**EXERCISE**
Your copy should start at the line with "Political Ideas covering" and end at the line with "Alliance Limited (PPCA), a" in the data below. Transcribe only those lines, exactly, pictures excluded.

*** Block opens ***

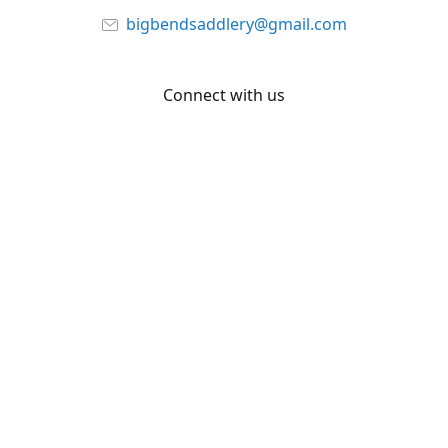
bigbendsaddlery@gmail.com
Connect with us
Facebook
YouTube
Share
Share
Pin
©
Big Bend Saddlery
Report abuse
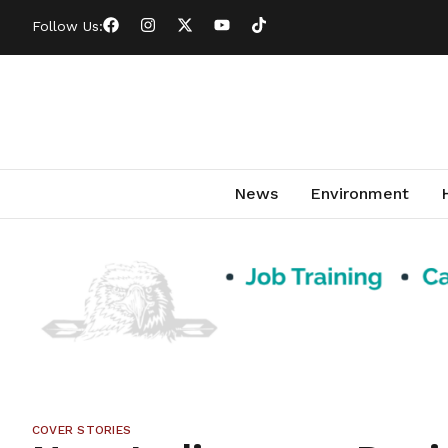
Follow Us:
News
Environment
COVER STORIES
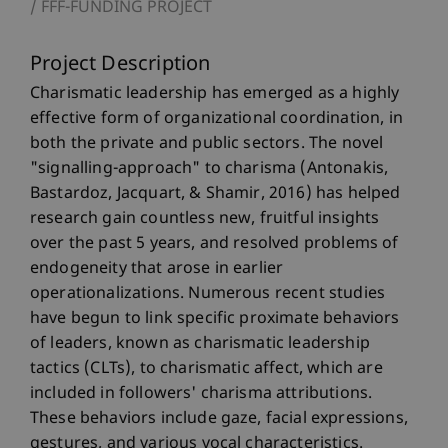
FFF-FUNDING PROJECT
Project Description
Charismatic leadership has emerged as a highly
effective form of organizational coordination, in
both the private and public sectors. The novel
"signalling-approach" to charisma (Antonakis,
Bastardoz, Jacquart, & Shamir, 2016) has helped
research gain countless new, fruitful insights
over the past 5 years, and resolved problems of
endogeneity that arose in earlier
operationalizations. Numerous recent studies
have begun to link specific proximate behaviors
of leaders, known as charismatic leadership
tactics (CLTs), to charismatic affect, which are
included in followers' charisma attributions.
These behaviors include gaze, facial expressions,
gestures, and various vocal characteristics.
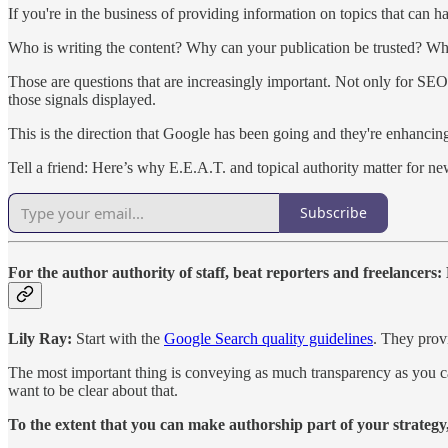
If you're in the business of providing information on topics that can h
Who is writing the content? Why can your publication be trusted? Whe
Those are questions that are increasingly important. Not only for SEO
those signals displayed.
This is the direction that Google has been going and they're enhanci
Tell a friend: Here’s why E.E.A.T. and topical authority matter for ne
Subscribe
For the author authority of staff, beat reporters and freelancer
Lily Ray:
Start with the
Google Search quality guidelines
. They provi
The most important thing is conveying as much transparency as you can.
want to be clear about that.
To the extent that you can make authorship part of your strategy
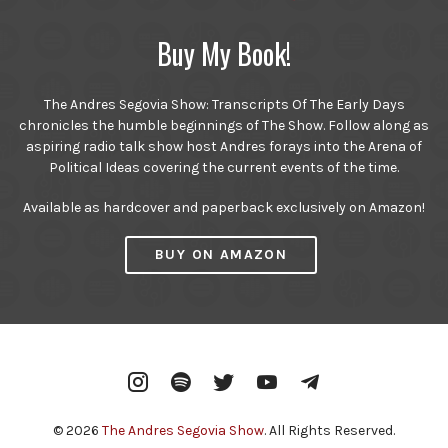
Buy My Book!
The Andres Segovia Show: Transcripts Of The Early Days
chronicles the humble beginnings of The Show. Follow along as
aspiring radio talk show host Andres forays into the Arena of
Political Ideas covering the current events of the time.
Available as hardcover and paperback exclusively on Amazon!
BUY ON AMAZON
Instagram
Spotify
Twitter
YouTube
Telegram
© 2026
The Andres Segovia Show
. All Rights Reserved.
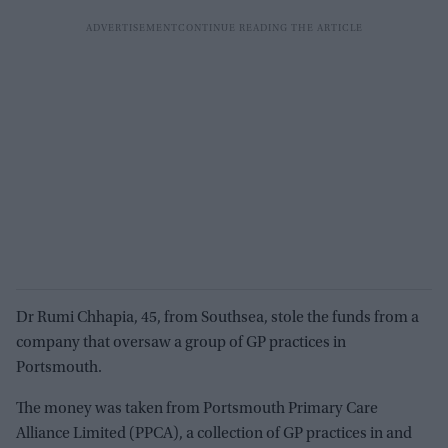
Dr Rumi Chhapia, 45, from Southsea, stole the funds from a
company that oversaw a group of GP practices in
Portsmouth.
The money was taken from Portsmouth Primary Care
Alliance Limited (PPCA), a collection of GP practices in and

*** Block closes ***
*** Block opens ***

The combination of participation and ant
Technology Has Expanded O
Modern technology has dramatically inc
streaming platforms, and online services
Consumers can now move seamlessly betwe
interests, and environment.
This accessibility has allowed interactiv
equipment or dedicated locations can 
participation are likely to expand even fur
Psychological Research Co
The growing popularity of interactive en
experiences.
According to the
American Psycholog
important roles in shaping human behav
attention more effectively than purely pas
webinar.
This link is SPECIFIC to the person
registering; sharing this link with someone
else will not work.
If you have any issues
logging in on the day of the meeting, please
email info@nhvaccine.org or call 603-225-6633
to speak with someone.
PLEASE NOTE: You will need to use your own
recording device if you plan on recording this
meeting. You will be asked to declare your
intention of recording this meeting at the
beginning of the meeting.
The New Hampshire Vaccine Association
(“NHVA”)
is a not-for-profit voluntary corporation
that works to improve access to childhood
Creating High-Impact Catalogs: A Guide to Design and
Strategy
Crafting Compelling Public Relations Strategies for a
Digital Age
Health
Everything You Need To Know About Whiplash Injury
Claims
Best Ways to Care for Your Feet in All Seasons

*** Block closes ***

**PROBLEM SOLUTION**
Political Ideas covering the current events of the time.
Available as hardcover and paperback exclusively on Amazon!
BUY ON AMAZON
Instagram
Spotify
Twitter
YouTube
Telegram
© 2026
The Andres Segovia Show
. All Rights Reserved.
Dr Rumi Chhapia, 45, from Southsea, stole the funds from a
company that oversaw a group of GP practices in
Portsmouth.
The money was taken from Portsmouth Primary Care
Alliance Limited (PPCA), a collection of GP practices in and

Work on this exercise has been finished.